The Candidates will learn:

  1. (1.2) How, despite apparently divergent psychoanalytic theoretical orientations, actual clinical practices share a common ground vis-à-vis the utility of the dream in establishing and maintaining the therapeutic relationship.
  2. (1.4) How dream material may signal emotional reactions to the analyst’s interventions. The self-attunement of the analyst in relation to emerging dream material (including his/her own) draws on an ongoing awareness of the analyst’s impact on the therapeutic process.
  3. (4.2) How various clinical psychoanalytic practices with dreams (a): employ empathy, respect and authenticity, (b): establish rapport and (e): assume a non-judgmental stance.
  4. (4.5) To develop self-efficacy in working with dreams in a variety of ways, especially in ‘facilitating patient exploration of issues and patterns of behaviour’ and also ‘supporting patient exploration of a range of emotions.’
  5. Further develop their self-efficacy and clinical skills in working with dreams through engagement with readings on diverse approaches. (4.5)
  6. Develop critical thinking skills through evaluation and discussion of changing conceptions of the psychoanalytic process as reflected in changing conceptions of working with dreams. (1.2)
  7. Enhance their flexibility in psychoanalytic work through an appreciation of the various uses of dreams, including establishing and maintaining the therapeutic alliance. (4.2)

Seminar 1

Required Readings

Loden, S. (2003). The fate of the dream in contemporary analysis. Journal of American Psychoanalytic Association, 51, 43-70.

Seminar 2

Required Readings

Doolittle, H. D. (1956). Tribute to Freud (pp. 115-187). New York, NY: New Directions (1984).

Seminar 3

Required Readings

Winnicott, D. (1986). Holding and Interpretation: Fragment of An Analysis (pp. 162-185). London: Hogarth Press.

Seminar 4

Required Readings

Ogden, T. (1996). Reconsidering three aspects of analytic technique. International Journal of Psychoanalysis, 77, 883-899.

Seminar 5

Required Readings

Ferro, A. (2009). Transformations in dreaming and characters in the psychoanalytic field. International Journal of Psychoanalysis, 90, 209-230.

Supplementary Readings

Grotstein, J. (1979). Who is the dreamer who dreams the dream? Contemporary Psychoanalysis, 15, 110-169.

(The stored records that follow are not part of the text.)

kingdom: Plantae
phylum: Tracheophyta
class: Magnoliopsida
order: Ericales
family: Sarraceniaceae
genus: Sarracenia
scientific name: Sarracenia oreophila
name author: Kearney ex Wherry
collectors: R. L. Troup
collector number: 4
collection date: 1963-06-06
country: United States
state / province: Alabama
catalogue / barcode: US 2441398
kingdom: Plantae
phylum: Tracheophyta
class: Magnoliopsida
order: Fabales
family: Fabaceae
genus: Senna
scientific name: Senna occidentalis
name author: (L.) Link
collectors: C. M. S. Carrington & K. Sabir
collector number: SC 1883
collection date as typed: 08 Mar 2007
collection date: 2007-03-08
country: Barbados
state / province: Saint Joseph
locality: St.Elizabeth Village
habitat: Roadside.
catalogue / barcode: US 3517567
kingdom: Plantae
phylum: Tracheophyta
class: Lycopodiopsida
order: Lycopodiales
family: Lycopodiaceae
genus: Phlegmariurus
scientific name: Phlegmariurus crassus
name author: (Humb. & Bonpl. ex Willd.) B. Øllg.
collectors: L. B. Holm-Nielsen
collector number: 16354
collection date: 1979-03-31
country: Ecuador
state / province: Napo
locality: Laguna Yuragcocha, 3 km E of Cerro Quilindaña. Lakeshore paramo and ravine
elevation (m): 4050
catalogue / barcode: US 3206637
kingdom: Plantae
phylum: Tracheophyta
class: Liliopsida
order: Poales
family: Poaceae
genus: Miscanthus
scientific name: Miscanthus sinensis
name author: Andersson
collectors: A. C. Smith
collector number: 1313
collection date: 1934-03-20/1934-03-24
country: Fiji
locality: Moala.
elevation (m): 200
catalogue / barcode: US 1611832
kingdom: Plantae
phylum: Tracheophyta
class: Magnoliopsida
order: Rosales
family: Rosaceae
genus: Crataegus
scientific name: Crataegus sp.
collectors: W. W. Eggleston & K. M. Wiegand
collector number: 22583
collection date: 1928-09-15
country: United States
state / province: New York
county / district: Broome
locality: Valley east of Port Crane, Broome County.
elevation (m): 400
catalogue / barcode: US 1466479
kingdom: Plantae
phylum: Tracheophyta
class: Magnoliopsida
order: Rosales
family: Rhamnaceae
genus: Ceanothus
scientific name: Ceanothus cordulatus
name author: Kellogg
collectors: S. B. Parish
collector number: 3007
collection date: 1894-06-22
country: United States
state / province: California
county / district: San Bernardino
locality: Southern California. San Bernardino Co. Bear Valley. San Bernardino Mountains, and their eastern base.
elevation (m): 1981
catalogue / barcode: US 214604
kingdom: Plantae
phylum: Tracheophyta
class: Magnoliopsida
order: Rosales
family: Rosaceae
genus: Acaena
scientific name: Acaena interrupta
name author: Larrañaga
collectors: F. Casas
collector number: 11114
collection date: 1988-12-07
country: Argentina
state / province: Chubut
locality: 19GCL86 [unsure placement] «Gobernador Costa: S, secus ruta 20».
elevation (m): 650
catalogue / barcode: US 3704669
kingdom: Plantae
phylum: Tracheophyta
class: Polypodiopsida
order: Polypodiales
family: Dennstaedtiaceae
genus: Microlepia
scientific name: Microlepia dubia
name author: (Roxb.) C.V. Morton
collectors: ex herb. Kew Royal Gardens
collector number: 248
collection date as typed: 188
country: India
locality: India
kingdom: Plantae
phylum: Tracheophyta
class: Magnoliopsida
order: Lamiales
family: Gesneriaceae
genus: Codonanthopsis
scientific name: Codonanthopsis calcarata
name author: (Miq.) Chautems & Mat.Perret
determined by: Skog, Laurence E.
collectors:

Fairbairn, W. (1944). Endopsychic structure considered in terms of object relationships. In Psychoanalytic Studies of the Personality. London: Routledge. (PEPWEB).

Winnicott, D. (1971). Dreaming, fantasizing, and living. In Playing and Reality (pp.26-37). London, Tavistock. (PEPWEB).

Meltzer, D. (1983). Chapter 3. In Dream-Life: A Re-Examination of the Psychoanalytic Theory and Technique. London: Karnac. (PEPWEB)

Aron, L. (1991). Dreams, narratives and the psychoanalytic method. Contemporary Psychoanalysis, 25, 108-126.

Ferro, A. (2012). Creativity in the consulting room: Factors of fertility and infertility. Psychoanalytic Inquiry, 32, 257-274.